A recent study has shown that gene adaptation protected a small group of Papa New Guinea's Fore tribe from various dementia brain diseases, such as the mad cow-like kuru. After eating dead relatives' brains, a small percentage of the tribesmen were protected from the plaque-like prion protein, due to gene mutation.
The study was published recently in the journal Nature.
During the late 1950s the Fore tribe's brain-eating practices resulted in about 2 percent of the members dying yearly from kuru, according to UPI. The tribe has since ended the cannibalistic practice.
Prions are neural proteins that stick together to form polymers. They slowly destroy neural pathways and form brain holes.
Scientists believe that prion plaques have a big role in other neural diseases' development, such as Alzheimer's. Gene mutations could protect brains from Parkinson's diseases and other types of dementias.
The gene mutation that protected the Papa New Guinea inhabitants from kuru was V127.
Researchers at University College London (UCL) duplicated the mutation in mice. They discovered that V127 protected the rodents from Kuru and Creutzfeldt-Jakob, the human version of mad cow disease, according to UPI.
Dr. Emmanuel Asante shared in a press release that the researchers were expecting the mice to have a moderate amount of disease resistance. However, they were "completely protected" from all prion strains.

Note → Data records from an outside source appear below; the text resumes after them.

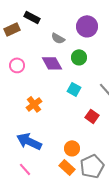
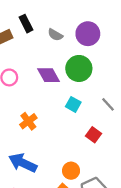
black rectangle: (32, 17) -> (26, 24), turned 35
gray semicircle: (58, 38) -> (55, 35), moved
green circle: (79, 57) -> (79, 68), size x1.5

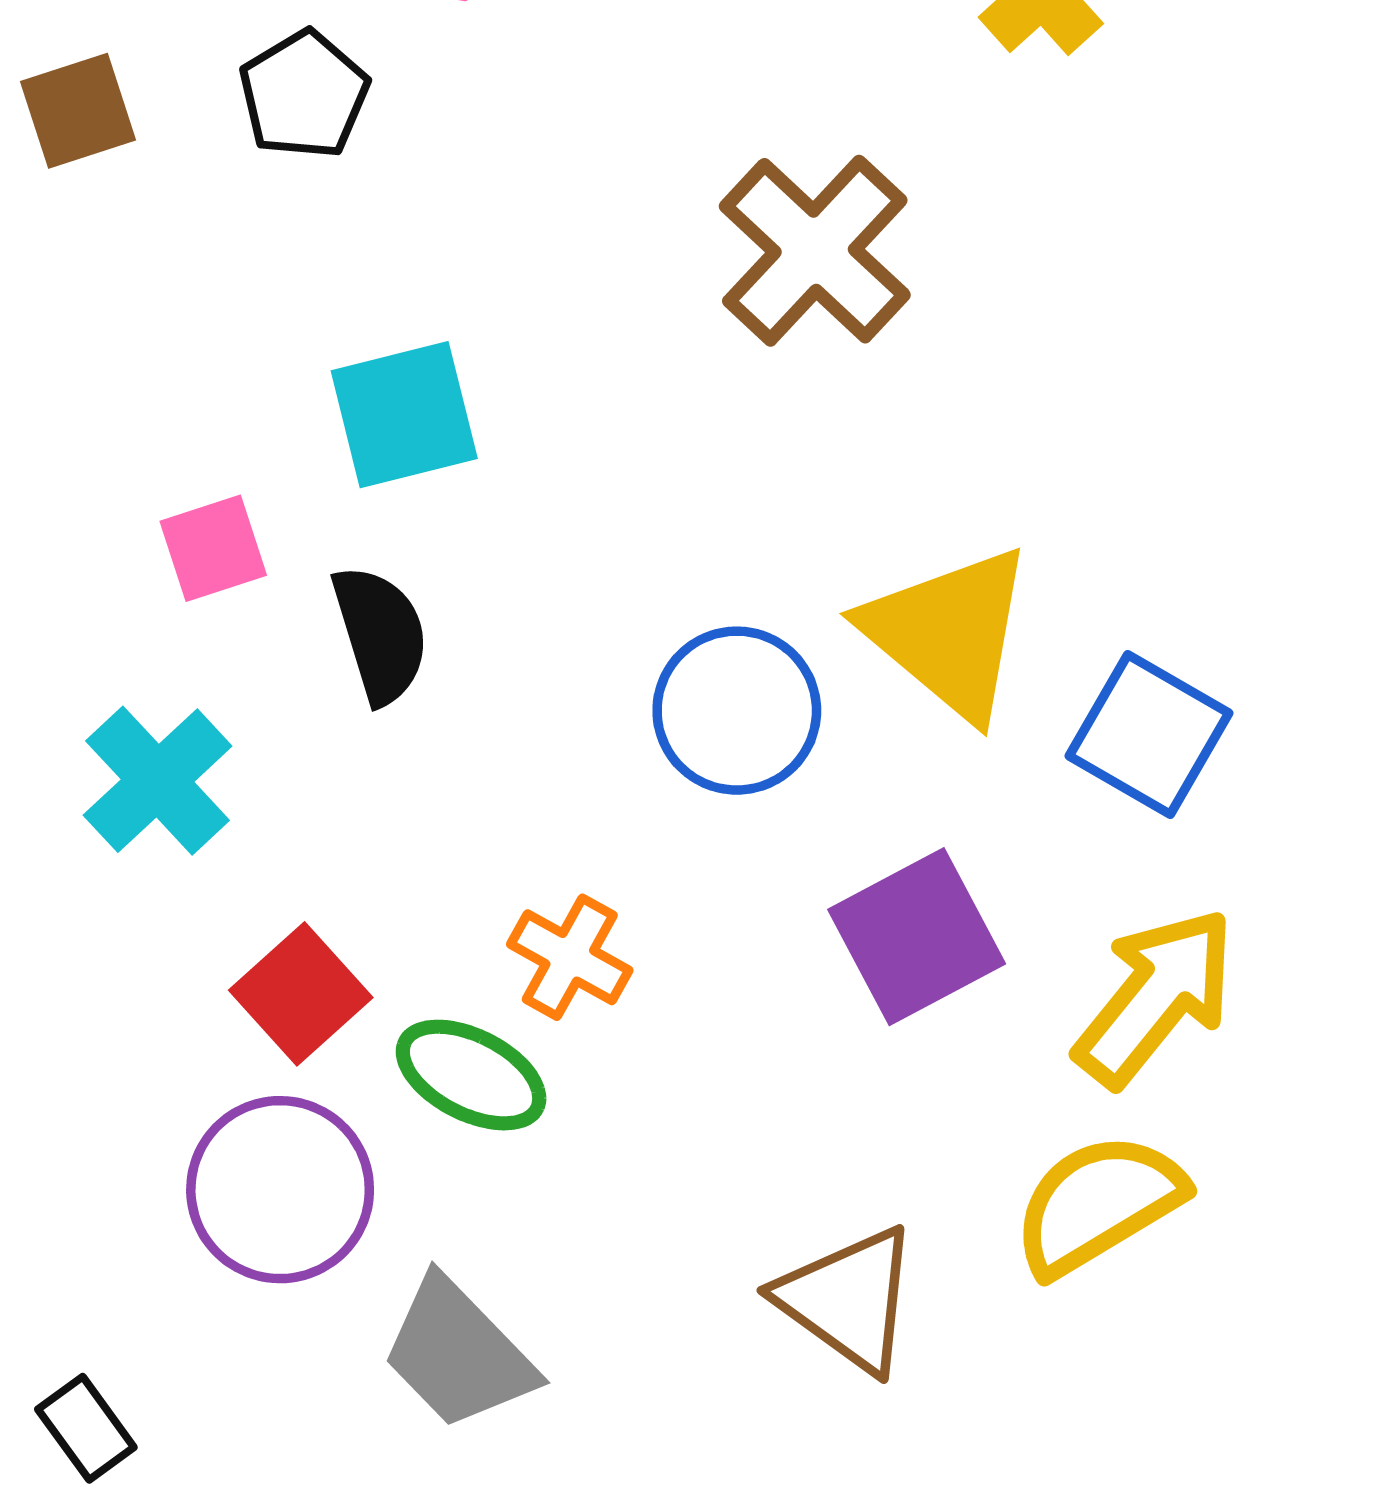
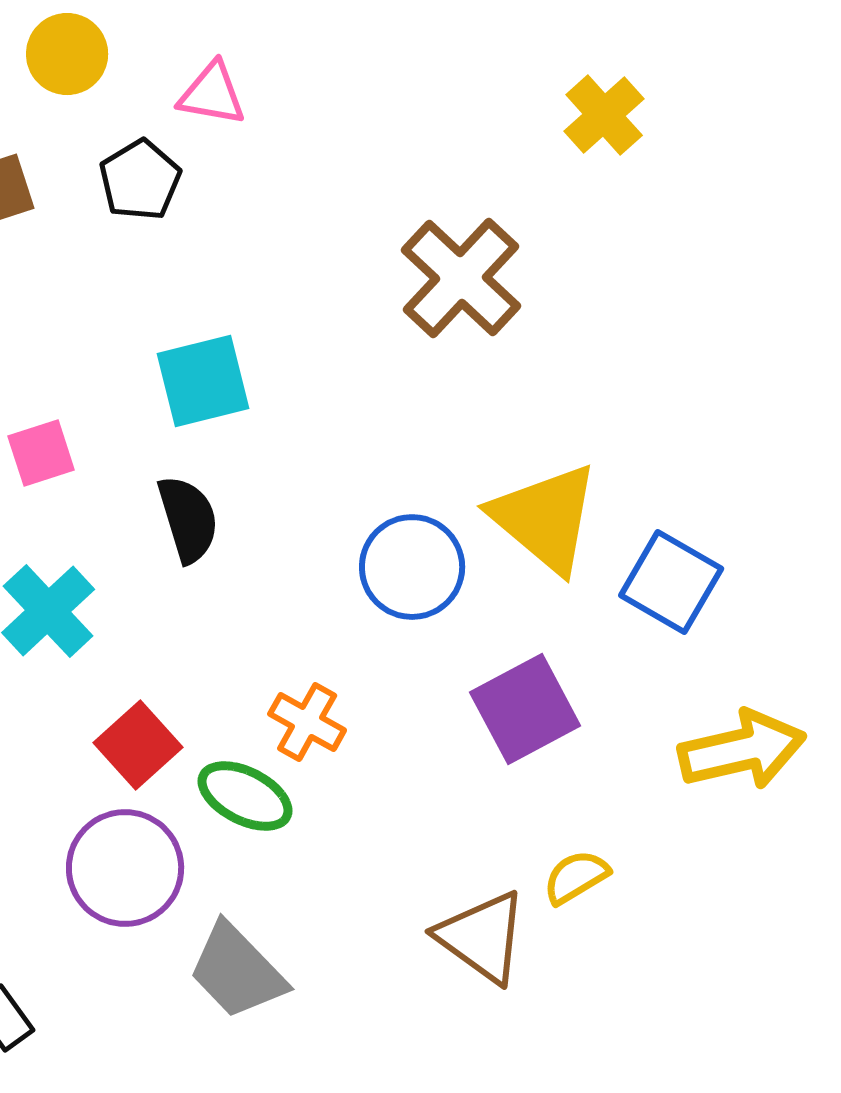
pink square: (213, 548) -> (41, 453), moved
yellow arrow: (1155, 997) -> (742, 750), moved, turned 38
yellow semicircle: (1098, 1204) -> (576, 877), moved, size x0.6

Scientists explained that eating brains did not itself cause the anti-prion gene to reproduce. The kuru outbreak provided an evolutionary edge to the tribesmen with the gene mutation.
John Collinge, one researcher, explained the study's result as an incredible example of Darwinian evolution. One genetic mutation provided "complete protection" against dementia.
About 47.5 million people worldwide have dementia, according to Reuters. The figure is projected to nearly triple to 135.5 million by 2050.